### Exercise passage
● ● ●

But the gravity of being born into a social world and being concerned with others (i.e. he has to judge them) forbids him from absolute joy. Unlike Zarathustra, he does not fully renounce obligations to the world; he renounces it enough to judge it but not abandon it. Thus, at his peaks, “sometimes, from far, far away, when the night is beautiful, I hear a laugh in the distance and I doubt everything again. But then, quickly, I dominate everything, creatures and creation, beneath the power of my weakness and then I perk myself up” (La Chute, 148). He must be enmeshed in the despicable social world. The laughter is the soundtrack to his fall, which is the lost ability to live without regard for the judgement of others.
Ingeniously, he devises a way to judge others with minimal presence of others: he judges others through himself. He just finds one person and then portrays, “common traits, experiences that we have in common, the experiences that we have suffered together…a good tone, being a good man,” in order to create a sense of parallelism between himself and others; he calls himself a mirror to others” (La Chute, 145-146). Then, while confessing, he transitions from 1st person singular to 1st person plural— enabling him to say, “voila, look at what we are” (La Chute, 146). Thus, he simultaneously confesses to his vices as well as others’ vices; he simultaneously judges himself as well as others. Contemporary readers consume insane amounts of fuel for loathing— news media, social media, advertisements, lifestyle brands, etc. — but Camus’ character just needs one good ear.

● ● ●

### Study material
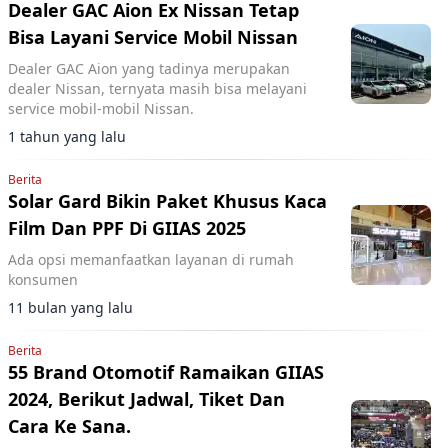
Dealer GAC Aion Ex Nissan Tetap
Bisa Layani Service Mobil Nissan
Dealer GAC Aion yang tadinya merupakan
dealer Nissan, ternyata masih bisa melayani
service mobil-mobil Nissan.
1 tahun yang lalu
Berita
Solar Gard Bikin Paket Khusus Kaca
Film Dan PPF Di GIIAS 2025
Ada opsi memanfaatkan layanan di rumah
konsumen
11 bulan yang lalu
Berita
55 Brand Otomotif Ramaikan GIIAS
2024, Berikut Jadwal, Tiket Dan
Cara Ke Sana.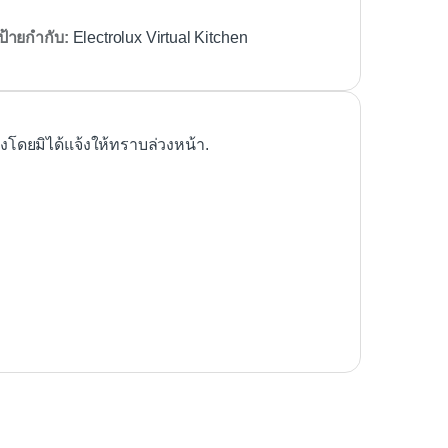
ป้ายกำกับ:
Electrolux Virtual Kitchen
ดยมิได้แจ้งให้ทราบล่วงหน้า.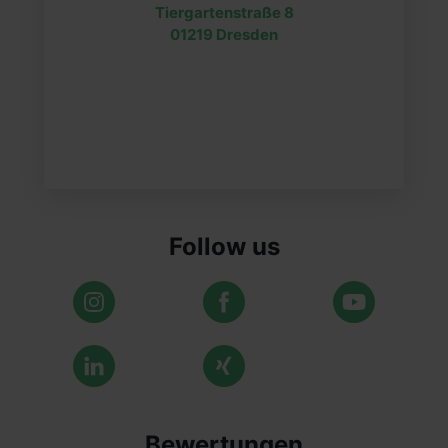
Tiergartenstraße 8
01219 Dresden
Follow us
Bewertungen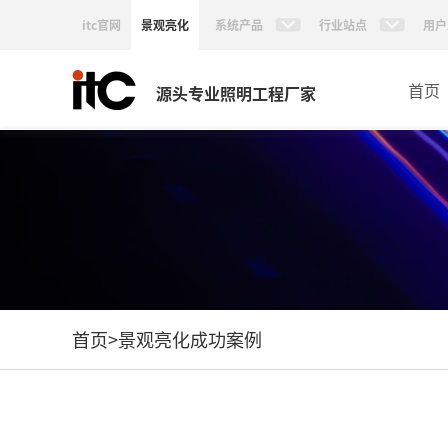
itc官网
景观亮化
系统产品
行业站点
用户
首页
源头专业照明工程厂家
首页
>
景观亮化成功案例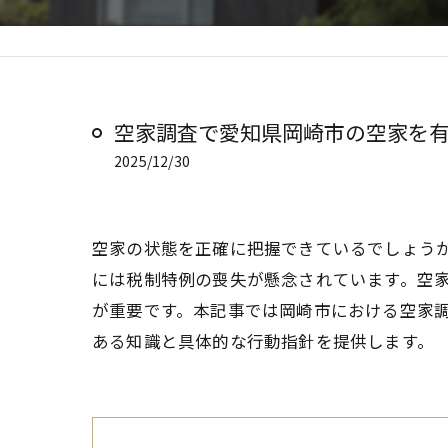
空家調査で愛知県岡崎市の空家を
2025/12/30
空家の状態を正確に把握できているでしょう
には税制特例の喪失が懸念されています。空
が重要です。本記事では岡崎市における空家
ある知識と具体的な行動指針を提供します。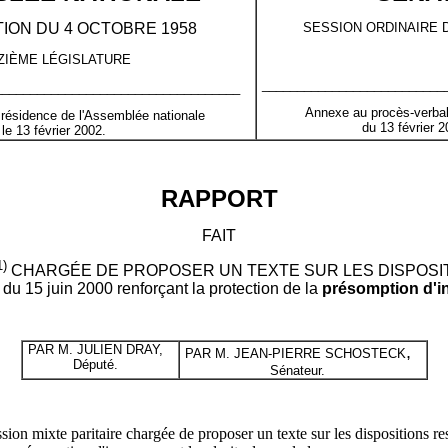
ION DU 4 OCTOBRE 1958
SESSION ORDINAIRE D
ZIÈME LÉGISLATURE
__________________________
___________________________________
Annexe au procès-verbal
Présidence de l'Assemblée nationale
du 13 février 2
le 13 février 2002.
RAPPORT
FAIT
1)
CHARGÉE DE PROPOSER UN TEXTE SUR LES DISPOSIT
 15 juin 2000 renforçant la protection de la
présomption d'
PAR
M. J
ULIEN
DRAY,
,
PAR
M. J
EAN-
P
IERRE
SCHOSTECK
Député.
Sénateur.
n mixte paritaire chargée de proposer un texte sur les dispositions rest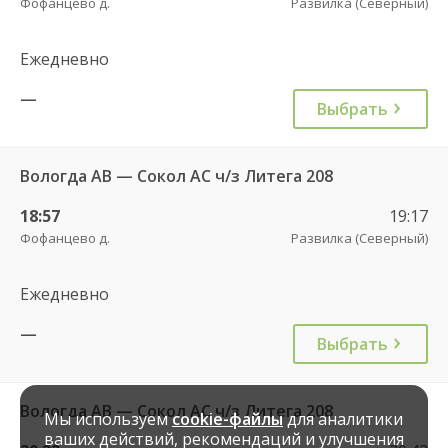
Фофанцево д.
Развилка (Северный)
Ежедневно
—
Выбрать
Вологда АВ — Сокол АС ч/з Литега 208
18:57
19:17
Фофанцево д.
Развилка (Северный)
Ежедневно
—
Выбрать
Вологда АВ — Сокол АС ч/з Литега 208
Мы используем
cookie-файлы
для аналитики
ваших действий, рекомендаций и улучшения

● ● ●

### Tasks for this exercise
1 > In the passage on Camus' La Chute, rewrite the paragraph beginning "Ingeniously, he devises a way" more concisely, keeping its main facts.
2 > Reproduce word for word part of the passage on Camus' La Chute. Begin at the words that contain "Ingeniously, he devises", and stop after "one good ear.".

### Solutions in order
1 > He judges others with little need for their presence by judging them through himself. He chooses one listener and stresses the traits, experiences, and sufferings they share, creating a parallel between himself and others and calling himself a mirror to others (La Chute, 145-146). While confessing, he moves from first person singular to first person plural, which lets him say "voila, look at what we are" (La Chute, 146). He therefore confesses and judges his own vices and those of others at the same time. Contemporary readers consume huge amounts of fuel for loathing from news media, social media, advertisements, and lifestyle brands, but Camus' character needs only one good ear.

2 >
Ingeniously, he devises a way to judge others with minimal presence of others: he judges others through himself. He just finds one person and then portrays, “common traits, experiences that we have in common, the experiences that we have suffered together…a good tone, being a good man,” in order to create a sense of parallelism between himself and others; he calls himself a mirror to others” (La Chute, 145-146). Then, while confessing, he transitions from 1st person singular to 1st person plural— enabling him to say, “voila, look at what we are” (La Chute, 146). Thus, he simultaneously confesses to his vices as well as others’ vices; he simultaneously judges himself as well as others. Contemporary readers consume insane amounts of fuel for loathing— news media, social media, advertisements, lifestyle brands, etc. — but Camus’ character just needs one good ear.